Sin embargo, a la hora de contratarlo debemos leer bien la letra pequeña, porque no lo cubren todo. Normalmente, las situaciones que cubren son las siguientes:

– Quedarse en paro. Para contratarlo debemos ser trabajadores por cuenta ajena con contrato indefinido y con al menos seis meses de antiguedad. Se cubre la pérdida del trabajo si nos despiden, no si lo abandonamos voluntariamente. Tampoco cubre el despido preferente ni los despidos sin derecho a paro.

– Incapacidad temporal. En este supuesto se cubren las cuotas en caso de que tengamos una enfermedad grave o suframos un accidente, siempre que obtengamos la baja médica dictaminada por un médico de la Seguridad Social. No se cubre la baja por maternidad.

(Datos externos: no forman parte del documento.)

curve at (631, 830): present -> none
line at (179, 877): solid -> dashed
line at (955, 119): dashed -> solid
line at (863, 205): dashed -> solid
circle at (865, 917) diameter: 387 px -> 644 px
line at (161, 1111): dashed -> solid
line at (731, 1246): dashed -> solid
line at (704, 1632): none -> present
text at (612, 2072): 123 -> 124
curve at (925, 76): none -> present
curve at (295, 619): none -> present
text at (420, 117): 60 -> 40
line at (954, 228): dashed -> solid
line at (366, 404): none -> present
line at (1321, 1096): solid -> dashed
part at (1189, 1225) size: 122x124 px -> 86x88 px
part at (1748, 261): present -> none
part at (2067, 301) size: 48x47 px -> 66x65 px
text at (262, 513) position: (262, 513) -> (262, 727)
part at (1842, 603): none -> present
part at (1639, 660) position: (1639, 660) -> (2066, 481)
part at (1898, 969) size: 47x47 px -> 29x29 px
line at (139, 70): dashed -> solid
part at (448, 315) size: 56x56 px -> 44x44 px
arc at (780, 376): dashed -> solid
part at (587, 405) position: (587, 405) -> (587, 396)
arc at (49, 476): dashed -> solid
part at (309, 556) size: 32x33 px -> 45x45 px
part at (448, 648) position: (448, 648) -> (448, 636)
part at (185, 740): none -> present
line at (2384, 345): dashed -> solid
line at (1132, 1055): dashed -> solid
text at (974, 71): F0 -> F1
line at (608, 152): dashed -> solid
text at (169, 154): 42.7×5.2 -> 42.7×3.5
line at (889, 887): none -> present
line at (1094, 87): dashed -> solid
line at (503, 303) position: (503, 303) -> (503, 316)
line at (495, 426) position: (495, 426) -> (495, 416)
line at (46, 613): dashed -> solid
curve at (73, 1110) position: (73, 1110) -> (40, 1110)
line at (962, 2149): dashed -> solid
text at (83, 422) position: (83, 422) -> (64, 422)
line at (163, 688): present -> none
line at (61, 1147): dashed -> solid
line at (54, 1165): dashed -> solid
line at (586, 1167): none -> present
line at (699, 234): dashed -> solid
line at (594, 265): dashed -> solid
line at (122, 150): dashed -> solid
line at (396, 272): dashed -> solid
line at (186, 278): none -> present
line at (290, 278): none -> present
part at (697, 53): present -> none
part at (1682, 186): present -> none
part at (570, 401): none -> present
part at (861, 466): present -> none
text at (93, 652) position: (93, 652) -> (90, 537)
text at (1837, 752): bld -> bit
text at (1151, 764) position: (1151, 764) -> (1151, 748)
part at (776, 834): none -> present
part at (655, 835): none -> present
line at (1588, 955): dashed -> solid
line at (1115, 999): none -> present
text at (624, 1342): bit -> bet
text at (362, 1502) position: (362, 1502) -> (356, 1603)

– Clientes que pueden acogerse a dichos seguros. Aparte de los que hemos mencionado más arriba, los indefinidos y quienes tienen más de seis mese de antiguedad, también son asegurables los autónomos, funcionarios y los trabajadores fijos discontinuos durante el periodo que dure el trabajo, aunque este supuesto no lo cubren todas las compañías.

– El seguro se hará cargo de la cuota mensual de la hipoteca, o del porcentaje de la misma que hayamos contratado. El límite máximo que pagará son 12 cuotas consecutivas o 36 alternas.

– El precio del seguro. Las primas pueden ser mensuales o una prima única. El coste varía, ya que depende de factores como el periodo de vigencia de la hipoteca, el capital asegurado y la edad de los contratantes, entre otros.